*The task:*
Your output should be the full listing, unchanged.

--------

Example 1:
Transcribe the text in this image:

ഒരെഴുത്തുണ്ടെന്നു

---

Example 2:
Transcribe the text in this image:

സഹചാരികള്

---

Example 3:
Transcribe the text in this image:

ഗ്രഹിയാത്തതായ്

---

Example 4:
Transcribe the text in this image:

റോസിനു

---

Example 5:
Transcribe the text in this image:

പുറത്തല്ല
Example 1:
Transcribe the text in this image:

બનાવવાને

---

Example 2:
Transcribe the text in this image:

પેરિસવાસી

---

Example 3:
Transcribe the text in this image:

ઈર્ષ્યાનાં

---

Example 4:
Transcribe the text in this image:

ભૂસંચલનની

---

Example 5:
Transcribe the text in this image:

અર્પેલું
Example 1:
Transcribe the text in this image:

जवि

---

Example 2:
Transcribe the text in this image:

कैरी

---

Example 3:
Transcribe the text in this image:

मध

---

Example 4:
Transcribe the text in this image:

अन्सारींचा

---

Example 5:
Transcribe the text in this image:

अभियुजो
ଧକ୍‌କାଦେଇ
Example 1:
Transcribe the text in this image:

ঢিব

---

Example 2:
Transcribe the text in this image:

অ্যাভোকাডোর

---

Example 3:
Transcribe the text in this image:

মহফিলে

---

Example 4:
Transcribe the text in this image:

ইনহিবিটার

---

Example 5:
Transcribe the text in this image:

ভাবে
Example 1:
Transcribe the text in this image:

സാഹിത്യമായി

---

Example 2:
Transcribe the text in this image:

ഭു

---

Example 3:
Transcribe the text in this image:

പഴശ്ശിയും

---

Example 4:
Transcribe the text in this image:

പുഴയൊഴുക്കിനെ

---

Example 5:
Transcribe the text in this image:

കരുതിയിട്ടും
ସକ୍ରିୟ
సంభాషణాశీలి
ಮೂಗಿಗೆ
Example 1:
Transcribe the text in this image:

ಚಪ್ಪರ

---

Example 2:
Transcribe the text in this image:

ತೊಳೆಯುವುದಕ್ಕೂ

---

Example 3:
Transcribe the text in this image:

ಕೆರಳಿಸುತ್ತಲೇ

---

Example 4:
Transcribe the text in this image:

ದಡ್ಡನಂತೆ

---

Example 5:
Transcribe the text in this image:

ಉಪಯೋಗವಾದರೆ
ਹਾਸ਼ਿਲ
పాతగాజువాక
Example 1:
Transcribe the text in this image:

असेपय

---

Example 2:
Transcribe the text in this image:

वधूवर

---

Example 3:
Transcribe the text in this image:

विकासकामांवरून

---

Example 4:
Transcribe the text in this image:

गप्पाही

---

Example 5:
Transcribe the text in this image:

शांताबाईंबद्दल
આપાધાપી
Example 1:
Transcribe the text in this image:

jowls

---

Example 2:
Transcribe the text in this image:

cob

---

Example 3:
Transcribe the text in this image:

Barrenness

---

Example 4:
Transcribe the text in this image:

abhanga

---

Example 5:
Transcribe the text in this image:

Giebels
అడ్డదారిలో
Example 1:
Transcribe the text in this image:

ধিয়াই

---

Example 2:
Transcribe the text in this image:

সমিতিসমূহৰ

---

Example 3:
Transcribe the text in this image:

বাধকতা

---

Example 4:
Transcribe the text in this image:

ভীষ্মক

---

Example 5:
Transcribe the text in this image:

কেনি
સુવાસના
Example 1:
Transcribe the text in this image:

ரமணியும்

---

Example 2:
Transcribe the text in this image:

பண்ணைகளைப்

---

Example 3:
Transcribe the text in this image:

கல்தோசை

--------

*Answer below:*
Example 1:
Transcribe the text in this image:

ഒരെഴുത്തുണ്ടെന്നു

---

Example 2:
Transcribe the text in this image:

സഹചാരികള്

---

Example 3:
Transcribe the text in this image:

ഗ്രഹിയാത്തതായ്

---

Example 4:
Transcribe the text in this image:

റോസിനു

---

Example 5:
Transcribe the text in this image:

പുറത്തല്ല
Example 1:
Transcribe the text in this image:

બનાવવાને

---

Example 2:
Transcribe the text in this image:

પેરિસવાસી

---

Example 3:
Transcribe the text in this image:

ઈર્ષ્યાનાં

---

Example 4:
Transcribe the text in this image:

ભૂસંચલનની

---

Example 5:
Transcribe the text in this image:

અર્પેલું
Example 1:
Transcribe the text in this image:

जवि

---

Example 2:
Transcribe the text in this image:

कैरी

---

Example 3:
Transcribe the text in this image:

मध

---

Example 4:
Transcribe the text in this image:

अन्सारींचा

---

Example 5:
Transcribe the text in this image:

अभियुजो
ଧକ୍‌କାଦେଇ
Example 1:
Transcribe the text in this image:

ঢিব

---

Example 2:
Transcribe the text in this image:

অ্যাভোকাডোর

---

Example 3:
Transcribe the text in this image:

মহফিলে

---

Example 4:
Transcribe the text in this image:

ইনহিবিটার

---

Example 5:
Transcribe the text in this image:

ভাবে
Example 1:
Transcribe the text in this image:

സാഹിത്യമായി

---

Example 2:
Transcribe the text in this image:

ഭു

---

Example 3:
Transcribe the text in this image:

പഴശ്ശിയും

---

Example 4:
Transcribe the text in this image:

പുഴയൊഴുക്കിനെ

---

Example 5:
Transcribe the text in this image:

കരുതിയിട്ടും
ସକ୍ରିୟ
సంభాషణాశీలి
ಮೂಗಿಗೆ
Example 1:
Transcribe the text in this image:

ಚಪ್ಪರ

---

Example 2:
Transcribe the text in this image:

ತೊಳೆಯುವುದಕ್ಕೂ

---

Example 3:
Transcribe the text in this image:

ಕೆರಳಿಸುತ್ತಲೇ

---

Example 4:
Transcribe the text in this image:

ದಡ್ಡನಂತೆ

---

Example 5:
Transcribe the text in this image:

ಉಪಯೋಗವಾದರೆ
ਹਾਸ਼ਿਲ
పాతగాజువాక
Example 1:
Transcribe the text in this image:

असेपय

---

Example 2:
Transcribe the text in this image:

वधूवर

---

Example 3:
Transcribe the text in this image:

विकासकामांवरून

---

Example 4:
Transcribe the text in this image:

गप्पाही

---

Example 5:
Transcribe the text in this image:

शांताबाईंबद्दल
આપાધાપી
Example 1:
Transcribe the text in this image:

jowls

---

Example 2:
Transcribe the text in this image:

cob

---

Example 3:
Transcribe the text in this image:

Barrenness

---

Example 4:
Transcribe the text in this image:

abhanga

---

Example 5:
Transcribe the text in this image:

Giebels
అడ్డదారిలో
Example 1:
Transcribe the text in this image:

ধিয়াই

---

Example 2:
Transcribe the text in this image:

সমিতিসমূহৰ

---

Example 3:
Transcribe the text in this image:

বাধকতা

---

Example 4:
Transcribe the text in this image:

ভীষ্মক

---

Example 5:
Transcribe the text in this image:

কেনি
સુવાસના
Example 1:
Transcribe the text in this image:

ரமணியும்

---

Example 2:
Transcribe the text in this image:

பண்ணைகளைப்

---

Example 3:
Transcribe the text in this image:

கல்தோசை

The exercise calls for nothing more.